If we ever have another enemy on, so to speak, it's not to convert them. I can't tell you how uninterested I am in quote-unquote debates, especially the way things are structured now, especially online and social media. Even on the podcast, I'm much more interested in trying to get people to articulate where they're coming from in a way that might be illuminating for our listeners. I am under no illusions. I don’t think I can engineer a moment where I dunk on someone on the right and they’re going to be like, Oh shit. You're right, Matt. I'm a transphobe and a racist. Fuck it. You got me. I just don't think that happens and it's not the point of having certain conversations, or having a podcast like ours, where we try to understand people who are very different from us.

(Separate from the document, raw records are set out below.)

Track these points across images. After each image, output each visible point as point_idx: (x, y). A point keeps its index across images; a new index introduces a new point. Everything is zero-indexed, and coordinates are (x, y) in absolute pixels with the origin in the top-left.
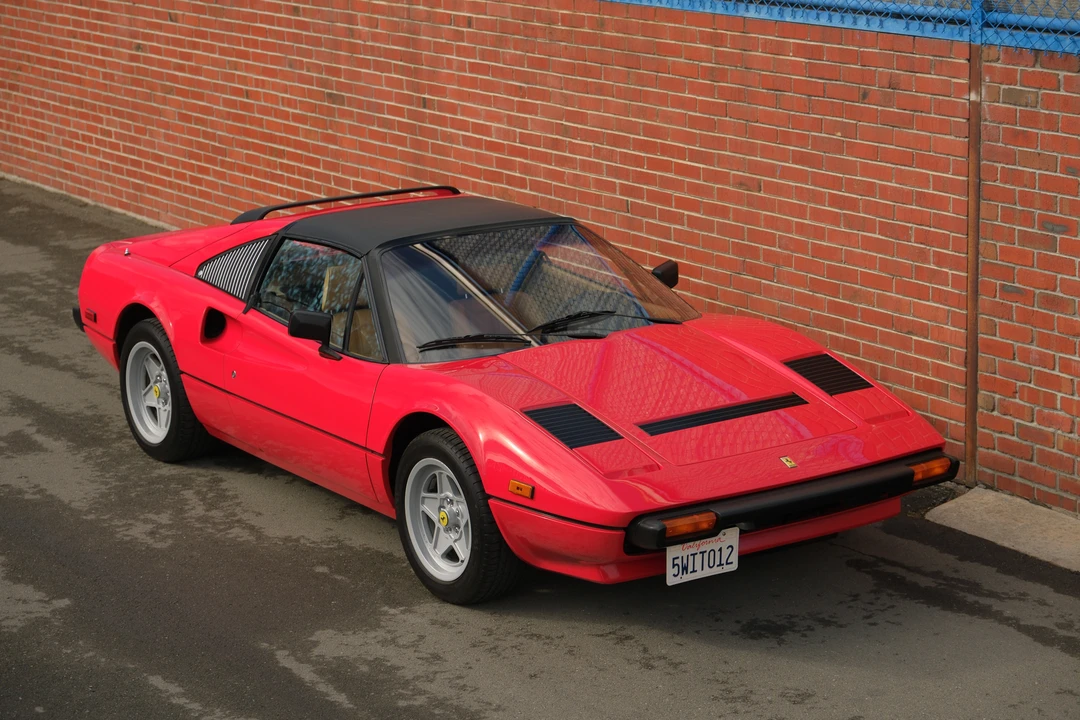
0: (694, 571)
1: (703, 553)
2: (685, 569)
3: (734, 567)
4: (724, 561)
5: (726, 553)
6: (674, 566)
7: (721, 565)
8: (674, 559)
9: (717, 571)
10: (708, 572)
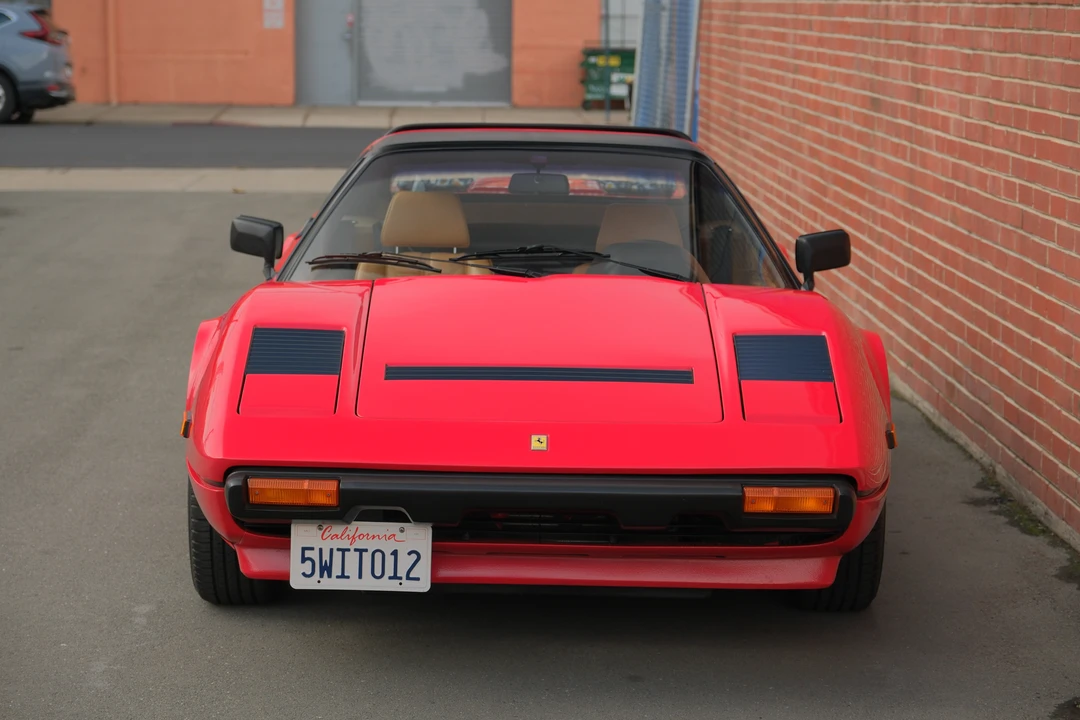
0: (343, 576)
1: (361, 551)
2: (326, 569)
3: (424, 586)
4: (402, 573)
5: (405, 562)
6: (304, 560)
7: (395, 577)
8: (304, 549)
9: (387, 585)
10: (368, 584)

It's an interesting mix of two things. One is hoping that what our conversations provide—the historical information, the political insights and explanations—has a productive element that helps people think through what's happening now and discern how to think about it better than they would otherwise. The other is that there's no point to any of this. We are just having conversations that ideally help us understand this or that topic or person or thinker or text better. I’m reminded of T.S. Eliot: “Teach me to care and not care.” I think that complexity, that holding two things together in your mind at once, is very rare these days and I think it's part of why our dedicated listeners keep coming back to Know Your Enemy, because we really do try to do that.
Correction: An earlier version of this post described George Scialabba as "the late writer."